:: Set problem ::
Continue the tutorial on building a service status monitor in Go, picking up right after its last line.

:: Reading passage ::
Notice the ExpectedStatusCodes field in the Asset type. Not all endpoints return 200, some may return 204 or a redirect. This lets you define what "healthy" means for each service.

Database Schema

We need a place to store the probe results and incidents. We will be using PostgreSQL for this and here's our schema:

-- migrations/001_init_schema.up.sql

CREATE TABLE IF NOT EXISTS assets (
    id TEXT PRIMARY KEY,
    name TEXT NOT NULL,
    address TEXT NOT NULL,
    asset_type TEXT NOT NULL DEFAULT 'http',
    interval_seconds INTEGER DEFAULT 300,
    timeout_seconds INTEGER DEFAULT 5,
    expected_status_codes TEXT,
    metadata JSONB,
    created_at TIMESTAMP DEFAULT CURRENT_TIMESTAMP
);

CREATE TABLE IF NOT EXISTS probe_events (
    id UUID PRIMARY KEY DEFAULT gen_random_uuid(),
    asset_id TEXT NOT NULL REFERENCES assets(id),
    timestamp TIMESTAMP WITH TIME ZONE NOT NULL,
    success BOOLEAN NOT NULL,
    latency_ms BIGINT NOT NULL,
    code INTEGER,
    message TEXT
);

CREATE TABLE IF NOT EXISTS incidents (
    id SERIAL PRIMARY KEY,
    asset_id TEXT NOT NULL REFERENCES assets(id),
    severity TEXT DEFAULT 'INITIAL',
    summary TEXT,
    started_at TIMESTAMP DEFAULT CURRENT_TIMESTAMP,
    ended_at TIMESTAMP
);

-- Indexes for common queries
CREATE INDEX IF NOT EXISTS idx_probe_events_asset_id_timestamp
    ON probe_events(asset_id, timestamp DESC);
CREATE INDEX IF NOT EXISTS idx_incidents_asset_id
    ON incidents(asset_id);
CREATE INDEX IF NOT EXISTS idx_incidents_ended_at
    ON incidents(ended_at);
Enter fullscreen mode Exit fullscreen mode

The key insight is on probe_events(asset_id, timestamp DESC). Here, we are indexing by asset and timestamp (in a descending order), which allows us to quickly query for the probe results of a service.

Building the Probe System

Things begin to get interesting here. We want to support probing over multiple protocol types: HTTPS, TCP, DNS, etc. without having to write a complex switch statement. To solve this, we are using a registry pattern.

First we'll define what a probe looks like:

// internal/probe/probe.go
package probe

import (
    "context"
    "fmt"
    "github.com/yourname/status/internal/models"
)

// Probe defines the interface for checking service health
type Probe interface {
    Probe(ctx context.Context, asset models.Asset) (models.ProbeResult, error)

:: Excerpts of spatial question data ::
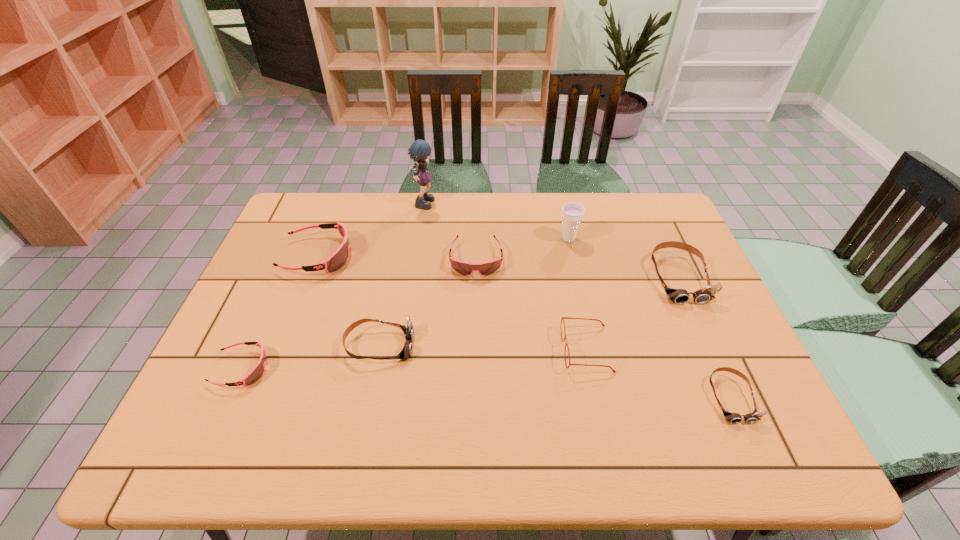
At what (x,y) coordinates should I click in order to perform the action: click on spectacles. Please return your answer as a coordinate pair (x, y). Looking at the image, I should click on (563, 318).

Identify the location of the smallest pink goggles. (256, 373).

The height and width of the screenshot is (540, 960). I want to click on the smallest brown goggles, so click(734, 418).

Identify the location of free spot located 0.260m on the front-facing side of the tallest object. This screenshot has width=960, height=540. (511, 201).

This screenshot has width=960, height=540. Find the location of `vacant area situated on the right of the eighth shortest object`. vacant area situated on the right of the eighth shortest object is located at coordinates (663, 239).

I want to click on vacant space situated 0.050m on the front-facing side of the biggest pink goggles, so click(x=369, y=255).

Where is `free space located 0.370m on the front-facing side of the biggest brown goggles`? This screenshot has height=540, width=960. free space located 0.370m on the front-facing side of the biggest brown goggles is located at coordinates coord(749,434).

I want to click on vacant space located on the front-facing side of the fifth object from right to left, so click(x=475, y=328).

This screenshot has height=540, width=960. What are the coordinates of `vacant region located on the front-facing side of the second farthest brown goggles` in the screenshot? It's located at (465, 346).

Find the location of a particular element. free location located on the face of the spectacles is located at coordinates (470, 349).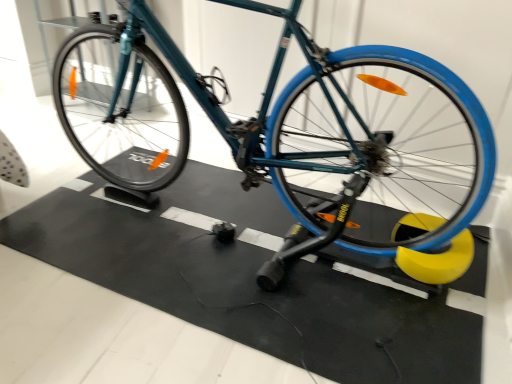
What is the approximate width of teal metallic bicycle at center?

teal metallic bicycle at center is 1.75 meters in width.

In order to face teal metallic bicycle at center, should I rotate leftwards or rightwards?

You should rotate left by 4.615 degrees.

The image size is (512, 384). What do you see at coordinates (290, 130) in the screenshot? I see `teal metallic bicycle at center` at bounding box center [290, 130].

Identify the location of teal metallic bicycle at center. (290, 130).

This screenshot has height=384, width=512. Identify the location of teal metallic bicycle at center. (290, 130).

:: Exercise answer ::
}

// registry holds all probe types
var registry = make(map[string]func() Probe)

// Register adds a probe type to the registry
func Register(assetType string, factory func() Probe) {
    registry[assetType] = factory
}

// GetProbe returns a probe for the given asset type
func GetProbe(assetType string) (Probe, error) {
    factory, ok := registry[assetType]
    if !ok {
        return nil, fmt.Errorf("unknown asset type: %s", assetType)
    }
    return factory(), nil
}
Enter fullscreen mode Exit fullscreen mode

Now implement the HTTP probe:

// internal/probe/http.go
package probe

import (
    "context"
    "io"
    "net/http"
    "time"
    "github.com/yourname/status/internal/models"
)

func init() {
    Register("http", func() Probe { return &httpProbe{} })
}

type httpProbe struct{}

func (p *httpProbe) Probe(ctx context.Context, asset models.Asset) (models.ProbeResult, error) {
    result := models.ProbeResult{
        AssetID:   asset.ID,
        Timestamp: time.Now(),
    }

    client := &http.Client{
        Timeout: time.Duration(asset.TimeoutSeconds) * time.Second,
    }

    req, err := http.NewRequestWithContext(ctx, http.MethodGet, asset.Address, nil)
    if err != nil {
        result.Success = false
        result.Message = err.Error()
        return result, err
    }

    start := time.Now()
    resp, err := client.Do(req)
    result.LatencyMs = time.Since(start).Milliseconds()

    if err != nil {
        result.Success = false
        result.Message = err.Error()
        return result, err
    }
    defer resp.Body.Close()

    // Read body (limit to 1MB)
    io.ReadAll(io.LimitReader(resp.Body, 1024*1024))

    result.Code = resp.StatusCode

    // Check if status code is expected
    if len(asset.ExpectedStatusCodes) > 0 {
        for _, code := range asset.ExpectedStatusCodes {
            if code == resp.StatusCode {
                result.Success = true
                return result, nil
            }
        }
        result.Success = false
        result.Message = "unexpected status code"
    } else {
        result.Success = resp.StatusCode < 400
    }

    return result, nil
}
Enter fullscreen mode Exit fullscreen mode

The init() function runs automatically when your Go application starts. This adds the HTTP probe to the registry without any code change.

Want to add TCP probes? Create tcp.go, implement the interface, and register it in init().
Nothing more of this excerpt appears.